St. Crispin's Day October 25

Updated: 4 days ago


Berner Nelkenmeister, Saints Crispin and Crispinian in Their Shop German, ca. 1510 Zürich, Schweizerisches Landesmuseum

Henry V’s most famous “band of brothers” speech, in Shakespeare’s play, Henry V, centers on the shoemaker’s holiday, the Feast of St. Crispin.


"This day is called the feast of Crispian:

He that outlives this day, and comes safe home, / Will stand a tip-toe when the day is named, / And rouse him at the name of Crispian. / He that shall live this day, and see old age, / Will yearly on the vigil feast his neighbours, / And say ‘To-morrow is Saint Crispian:'" (IV iv 40-46)


This iconic speech often causes people-including me—to assume that St. Crispin’s day was a major holiday in the late medieval and early modern calendar.


So, I started what turned out to be the surprisingly difficult task of piecing together Tudor celebrations of St. Crispins’ Day. After all, in Shakespeare’s Henry V where the king assures his soldiers that people will remember that day until the end of the world.

MATERIAL PROVIDED:
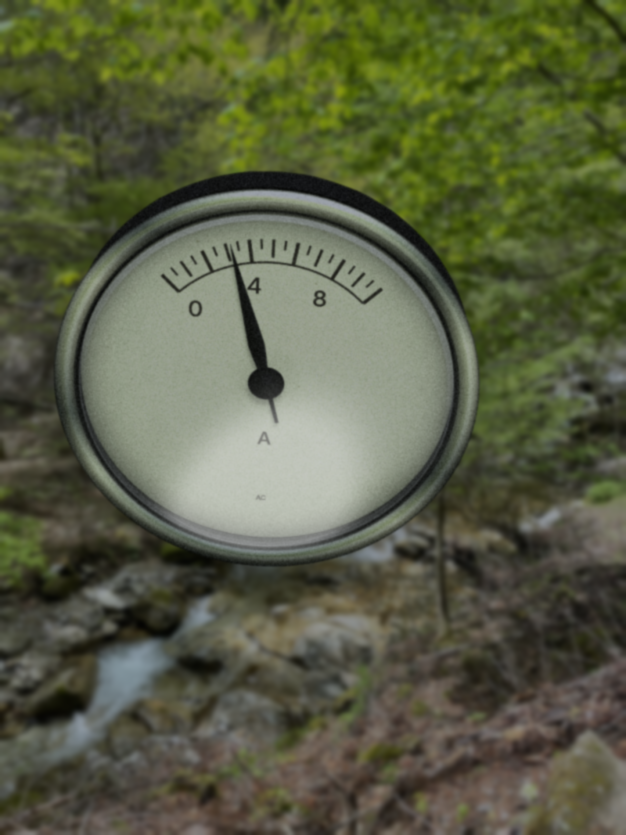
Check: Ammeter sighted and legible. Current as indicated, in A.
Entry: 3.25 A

--

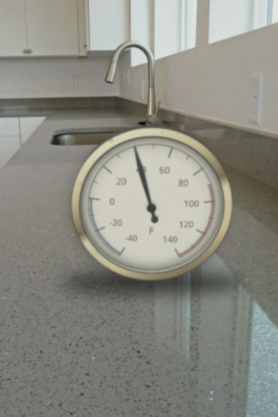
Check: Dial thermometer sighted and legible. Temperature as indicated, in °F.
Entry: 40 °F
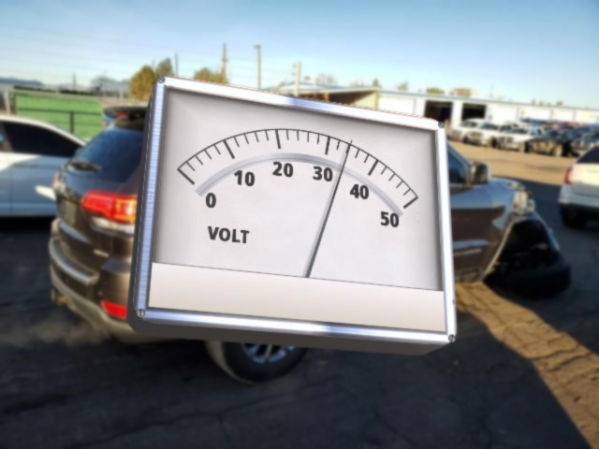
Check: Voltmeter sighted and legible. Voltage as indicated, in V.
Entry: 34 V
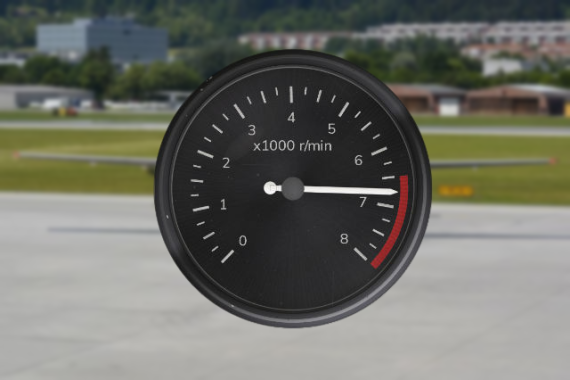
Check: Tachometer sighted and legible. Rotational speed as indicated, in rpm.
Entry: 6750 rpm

JOB 1: In the St. Crispin's Day text, list each verse line of the quoted speech that follows "This day is called the feast of Crispian:", treating each slash as a line break.
JOB 2: Rewrite everything in the records from the line containing "Check: Ammeter sighted" down to the line containing "Entry: 3.25 A" as a numbered list, leaving out blank lines.

ANSWER SPACE 1:
1. He that outlives this day, and comes safe home,
2. Will stand a tip-toe when the day is named,
3. And rouse him at the name of Crispian.
4. He that shall live this day, and see old age,
5. Will yearly on the vigil feast his neighbours,
6. And say ‘To-morrow is Saint Crispian:'

ANSWER SPACE 2:
1. Check: Ammeter sighted and legible. Current as indicated, in A.
2. Entry: 3.25 A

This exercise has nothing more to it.